И быстрым шагом он оставил меня, всё ещё прибывавшую в замешательстве. Я подняла взгляд на дверь изолятора и увидела в небольшом окошке лицо мальчика. В нём уловимо читалась надежда, которая тут же угасла, сменившись тем же каменным выражением лица. Мальчик спрыгнул на пол и удалился в дальний угол своей темницы.
* * *
Чистое, без единого облачка, ночное небо переливалось скоплениями ярких точек. Звёзды словно подмигивали необременённым интеллектом людишкам оставить свои никчёмные, ни к чему не ведущие занятия, чьи достижения, в конце концов, рассыплются в прах и, глядя на них, наконец, задуматься о том, что действительно важно.
Но, не смотря на звёзды, устлавшую покрывалом подмёрзшую кашу из осадков и редкие уличные фонари, на безмолвную станицу вновь опускался мрак. Он словно дожидался, когда сядет ненавистное солнце, дабы вновь обрести власть над этими землями и живыми существами.
Смотря на чёрный туман, я невольно начинала задумываться, что за его пределами больше ничего не существует. И если что-то случится, никто и ничто не придёт нам на помощь. Только одна захудалая полуразрушенная деревушка посреди бесконечной ночи, не знающей сострадания. В плену у тьмы.
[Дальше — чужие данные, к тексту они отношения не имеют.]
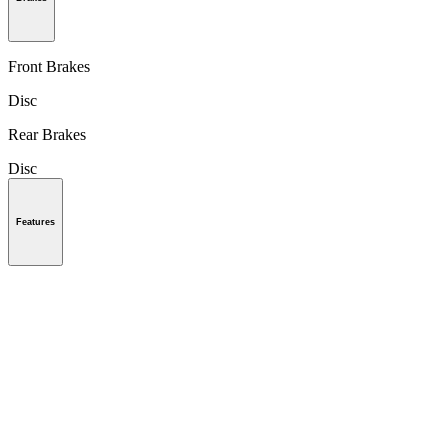
Front Brakes
Disc
Rear Brakes
Disc
Features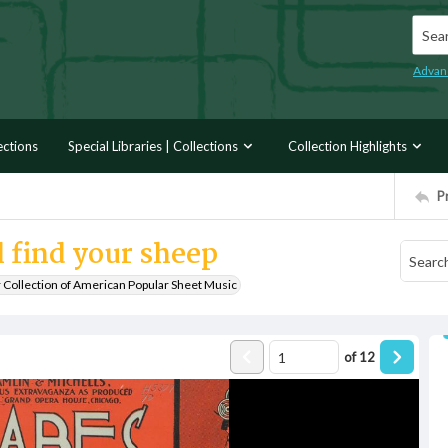
Searc
Advan
ections
Special Libraries | Collections
Collection Highlights
P
 find your sheep
r Collection of American Popular Sheet Music
of
12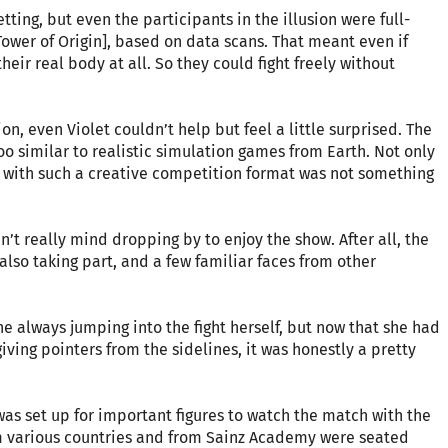
tting, but even the participants in the illusion were full-
ower of Origin], based on data scans. That meant even if
heir real body at all. So they could fight freely without
on, even Violet couldn’t help but feel a little surprised. The
too similar to realistic simulation games from Earth. Not only
 with such a creative competition format was not something
dn’t really mind dropping by to enjoy the show. After all, the
lso taking part, and a few familiar faces from other
ne always jumping into the fight herself, but now that she had
ving pointers from the sidelines, it was honestly a pretty
was set up for important figures to watch the match with the
om various countries and from Sainz Academy were seated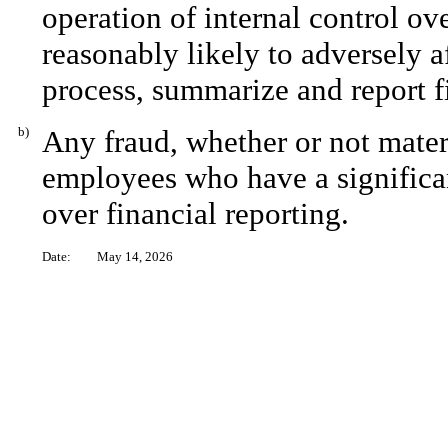
operation of internal control ov
reasonably likely to adversely aff
process, summarize and report f
b)
Any fraud, whether or not mater
employees who have a significant
over financial reporting.
Date:
May 14, 2026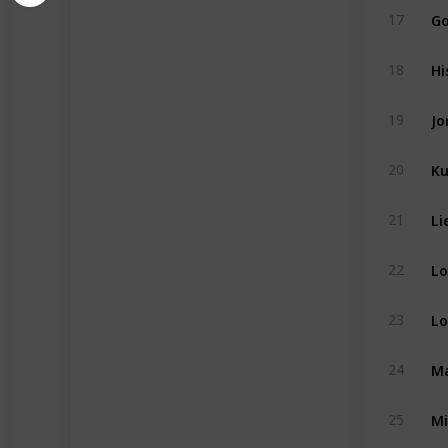
G
17
Hi
18
Jo
19
Ku
20
21
22
Lo
23
Ma
24
Mi
25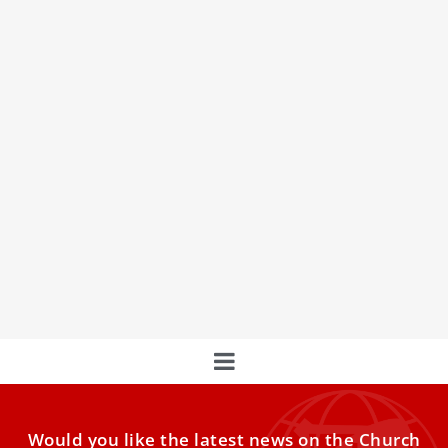
Augustinians See ‘Leo Effect’ After Pope’s
Election
Father Joseph Farrell describes the Holy Father as a man
of prayer, as systematic, and as having a
Would you like the latest news on the Church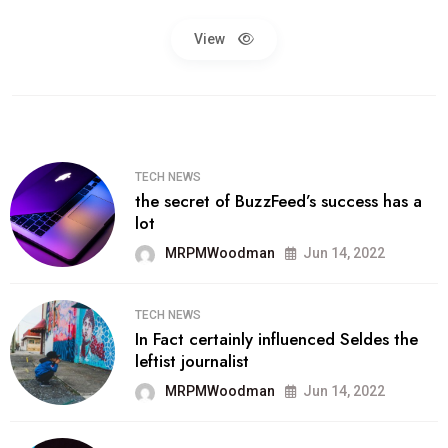
View
TECH NEWS
the secret of BuzzFeed’s success has a
lot
MRPMWoodman
Jun 14, 2022
TECH NEWS
In Fact certainly influenced Seldes the
leftist journalist
MRPMWoodman
Jun 14, 2022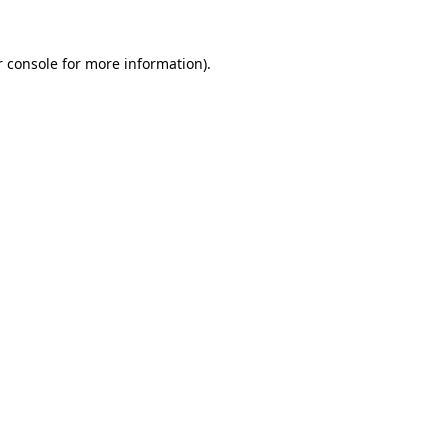
 console
for more information).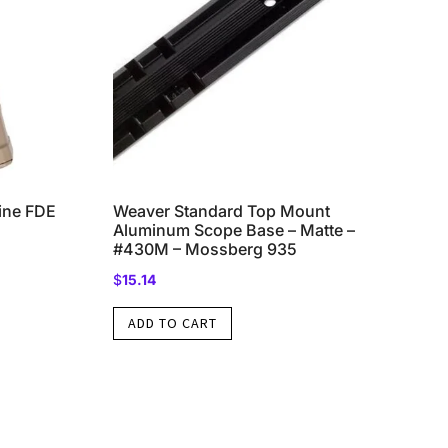
ne FDE
Weaver Standard Top Mount
Aluminum Scope Base – Matte –
#430M – Mossberg 935
$
15.14
ADD TO CART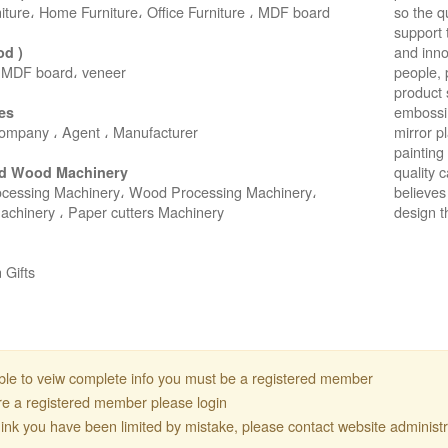
niture، Home Furniture، Office Furniture ، MDF board
so the q
support 
and inno
od )
 MDF board، veneer
people, 
product 
embossin
es
ompany ، Agent ، Manufacturer
mirror p
painting 
quality 
d Wood Machinery
 CO.,LTD ● SUNALIS KAGIT REKLAM SAN DIS TIC LTD STI ● inter
cessing Machinery، Wood Processing Machinery،
believes 
Machinery ، Paper cutters Machinery
design t
 Gifts
ble to veiw complete info you must be a registered member
are a registered member please login
think you have been limited by mistake, please contact website administr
Переполненная мрачными мыслями и жутко уставшая после первого рабочего дня, я, наконец, вернулась домой. Хотелось попросту забить на все хозяйственные дела, закутаться поплотнее в одеялко и, закинувшись снотворным, проспать до самого утра без видений и болезненных воспоминаний. Отрешившись от всего этого грязного мира.
И всё же здравый смысл победил. Растопив котёл, на этот раз безо всяких эксцессов, я всё-таки отложила уборку на потом. Скромно поужинала и вместо физической разгрузки – валяния на кровати, выбрала моральную, пройдя в запылённый гараж.
R12 всё так и стоял, словно солдат поставленный на пост. Да и куда он мог уехать? Ни в чём не виноватый механизм, оставленный среди старых вещей и безысходности.
Я протёрла кожаное сидение и люльку от пыли и мусора и взгромоздилась на тяжёлую разведмашину. И хотя он не заводился и даже не горела фара, от махины так и веяло былой мощью и величием.